[Saved entries]
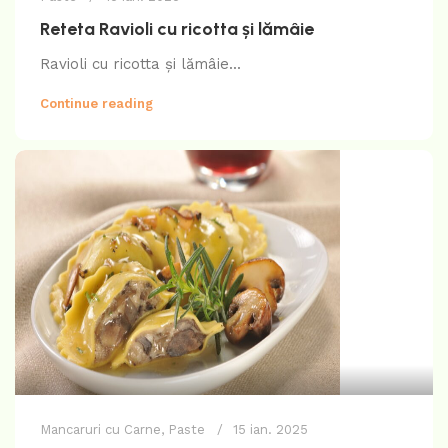
Reteta Ravioli cu ricotta și lămâie
Ravioli cu ricotta și lămâie...
Continue reading
Mancaruri cu Carne
,
Paste
15 ian. 2025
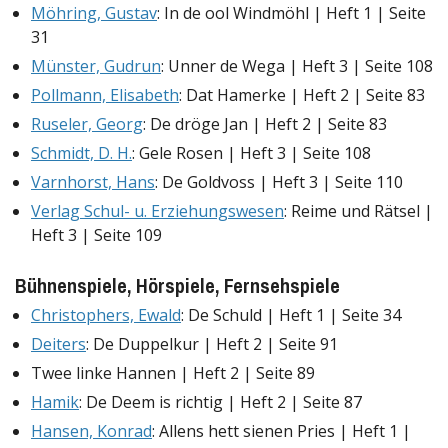
Möhring, Gustav
: In de ool Windmöhl | Heft 1 | Seite
31
Münster, Gudrun
: Unner de Wega | Heft 3 | Seite 108
Pollmann, Elisabeth
: Dat Hamerke | Heft 2 | Seite 83
Ruseler, Georg
: De dröge Jan | Heft 2 | Seite 83
Schmidt, D. H.
: Gele Rosen | Heft 3 | Seite 108
Varnhorst, Hans
: De Goldvoss | Heft 3 | Seite 110
Verlag Schul- u. Erziehungswesen
: Reime und Rätsel |
Heft 3 | Seite 109
Bühnenspiele, Hörspiele, Fernsehspiele
Christophers, Ewald
: De Schuld | Heft 1 | Seite 34
Deiters
: De Duppelkur | Heft 2 | Seite 91
Twee linke Hannen | Heft 2 | Seite 89
Hamik
: De Deem is richtig | Heft 2 | Seite 87
Hansen, Konrad
: Allens hett sienen Pries | Heft 1 |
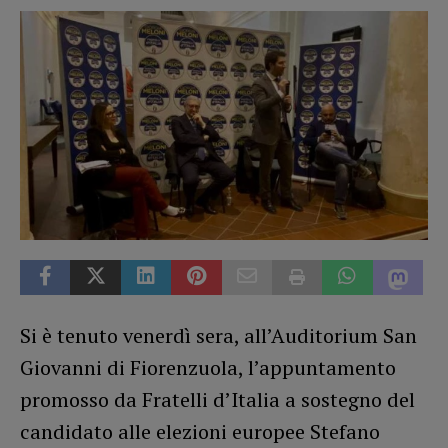
Si è tenuto venerdì sera, all’Auditorium San
Giovanni di Fiorenzuola, l’appuntamento
promosso da Fratelli d’Italia a sostegno del
candidato alle elezioni europee Stefano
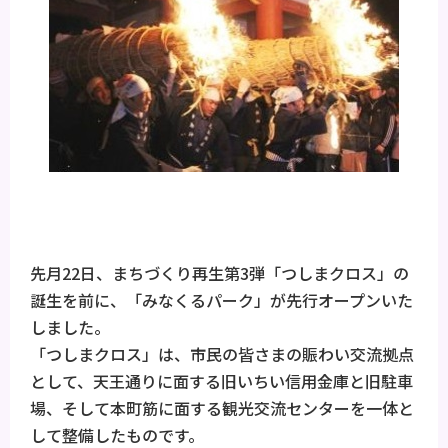
先月22日、まちづくり再生第3弾「つしまクロス」の
誕生を前に、「みなくるパーク」が先行オープンいた
しました。
「つしまクロス」は、市民の皆さまの賑わい交流拠点
として、天王通りに面する旧いちい信用金庫と旧駐車
場、そして本町筋に面する観光交流センターを一体と
して整備したものです。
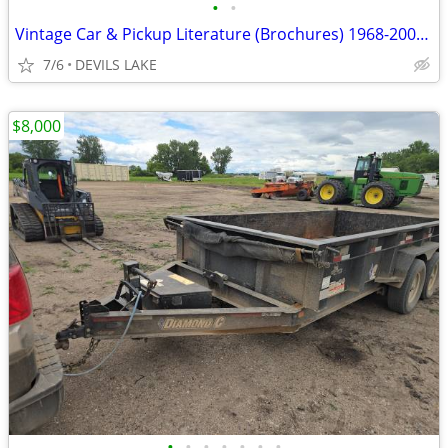
•
•
Vintage Car & Pickup Literature (Brochures) 1968-2001; Mopar, Pontiac
7/6
DEVILS LAKE
$8,000
•
•
•
•
•
•
•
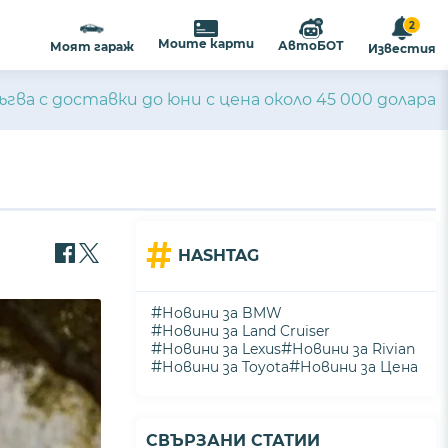
2
Моите карти
АвтоБОТ
Моят гараж
Известия
ъгва с доставки до юни с цена около 45 000 долара
#
HASHTAG
#
Новини за BMW
#
Новини за Land Cruiser
#
#
Новини за Lexus
Новини за Rivian
#
#
Новини за Toyota
Новини за Цена
СВЪРЗАНИ СТАТИИ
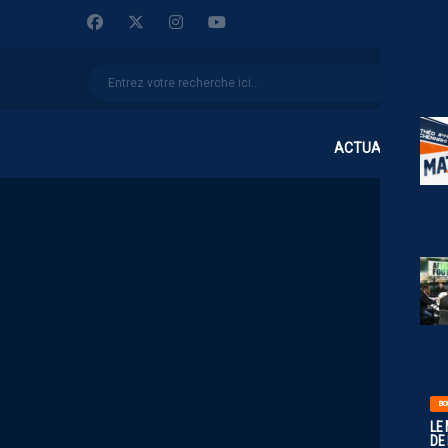
ACTUALITÉS
BO
LE
DE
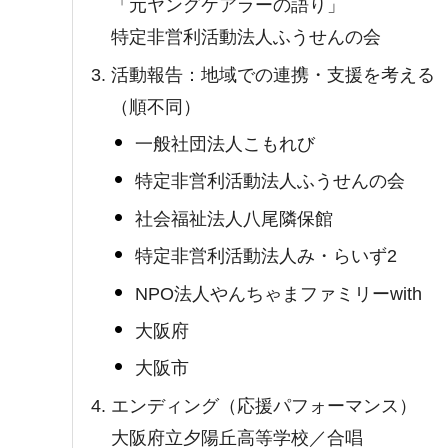
「元ヤングケアラーの語り」
特定非営利活動法人ふうせんの会
活動報告：地域での連携・支援を考える
（順不同）
一般社団法人こもれび
特定非営利活動法人ふうせんの会
社会福祉法人八尾隣保館
特定非営利活動法人み・らいず2
NPO法人やんちゃまファミリーwith
大阪府
大阪市
エンディング（応援パフォーマンス）
大阪府立夕陽丘高等学校／合唱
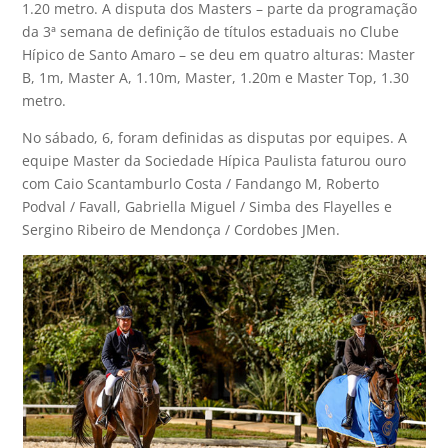
1.20 metro. A disputa dos Masters – parte da programação
da 3ª semana de definição de títulos estaduais no Clube
Hípico de Santo Amaro – se deu em quatro alturas: Master
B, 1m, Master A, 1.10m, Master, 1.20m e Master Top, 1.30
metro.
No sábado, 6, foram definidas as disputas por equipes. A
equipe Master da Sociedade Hípica Paulista faturou ouro
com Caio Scantamburlo Costa / Fandango M, Roberto
Podval / Favall, Gabriella Miguel / Simba des Flayelles e
Sergino Ribeiro de Mendonça / Cordobes JMen.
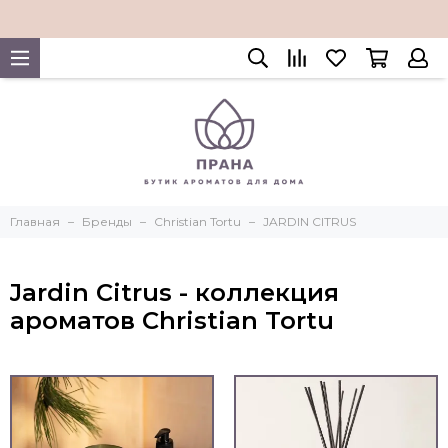
Главная
Бренды
Christian Tortu
JARDIN CITRUS
Jardin Citrus - коллекция
ароматов Christian Tortu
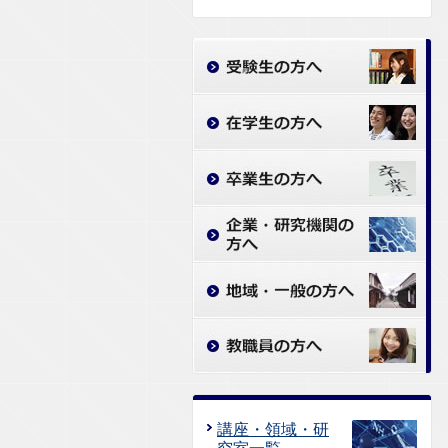
講座・領域・研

Goal of the exercise: Render the stretch of records from the line containing "Si è tenuto venerdì sera, all’Auditorium San" through the end of the records as a JSON list of strings, one per line and with blank lines omitted. Leave the pictures out of the answer.

Result for this exercise:
[
  "Si è tenuto venerdì sera, all’Auditorium San",
  "Giovanni di Fiorenzuola, l’appuntamento",
  "promosso da Fratelli d’Italia a sostegno del",
  "candidato alle elezioni europee Stefano",
  "先月22日、まちづくり再生第3弾「つしまクロス」の",
  "誕生を前に、「みなくるパーク」が先行オープンいた",
  "しました。",
  "「つしまクロス」は、市民の皆さまの賑わい交流拠点",
  "として、天王通りに面する旧いちい信用金庫と旧駐車",
  "場、そして本町筋に面する観光交流センターを一体と",
  "して整備したものです。",
  "•",
  "•",
  "Vintage Car & Pickup Literature (Brochures) 1968-2001; Mopar, Pontiac",
  "7/6",
  "DEVILS LAKE",
  "$8,000",
  "•",
  "•",
  "•",
  "•",
  "•",
  "•",
  "•",
  "2",
  "Моите карти",
  "АвтоБОТ",
  "Моят гараж",
  "Известия",
  "ъгва с доставки до юни с цена около 45 000 долара",
  "#",
  "HASHTAG",
  "#",
  "Новини за BMW",
  "#",
  "Новини за Land Cruiser",
  "#",
  "#",
  "Новини за Lexus",
  "Новини за Rivian",
  "#",
  "#",
  "Новини за Toyota",
  "Новини за Цена",
  "СВЪРЗАНИ СТАТИИ",
  "ACTUALITÉS",
  "BO",
  "LE",
  "DE",
  "「元ヤングケアラーの語り」",
  "特定非営利活動法人ふうせんの会",
  "活動報告：地域での連携・支援を考える",
  "（順不同）",
  "一般社団法人こもれび",
  "特定非営利活動法人ふうせんの会",
  "社会福祉法人八尾隣保館",
  "特定非営利活動法人み・らいず2",
  "NPO法人やんちゃまファミリーwith",
  "大阪府",
  "大阪市",
  "エンディング（応援パフォーマンス）",
  "大阪府立夕陽丘高等学校／合唱",
  "1.20 metro. A disputa dos Masters – parte da programação",
  "da 3ª semana de definição de títulos estaduais no Clube",
  "Hípico de Santo Amaro – se deu em quatro alturas: Master",
  "B, 1m, Master A, 1.10m, Master, 1.20m e Master Top, 1.30",
  "metro.",
  "No sábado, 6, foram definidas as disputas por equipes. A",
  "equipe Master da Sociedade Hípica Paulista faturou ouro",
  "com Caio Scantamburlo Costa / Fandango M, Roberto",
  "Podval / Favall, Gabriella Miguel / Simba des Flayelles e",
  "Sergino Ribeiro de Mendonça / Cordobes JMen.",
  "Главная",
  "Бренды",
  "Christian Tortu",
  "JARDIN CITRUS",
  "Jardin Citrus - коллекция",
  "ароматов Christian Tortu",
  "講座・領域・研"
]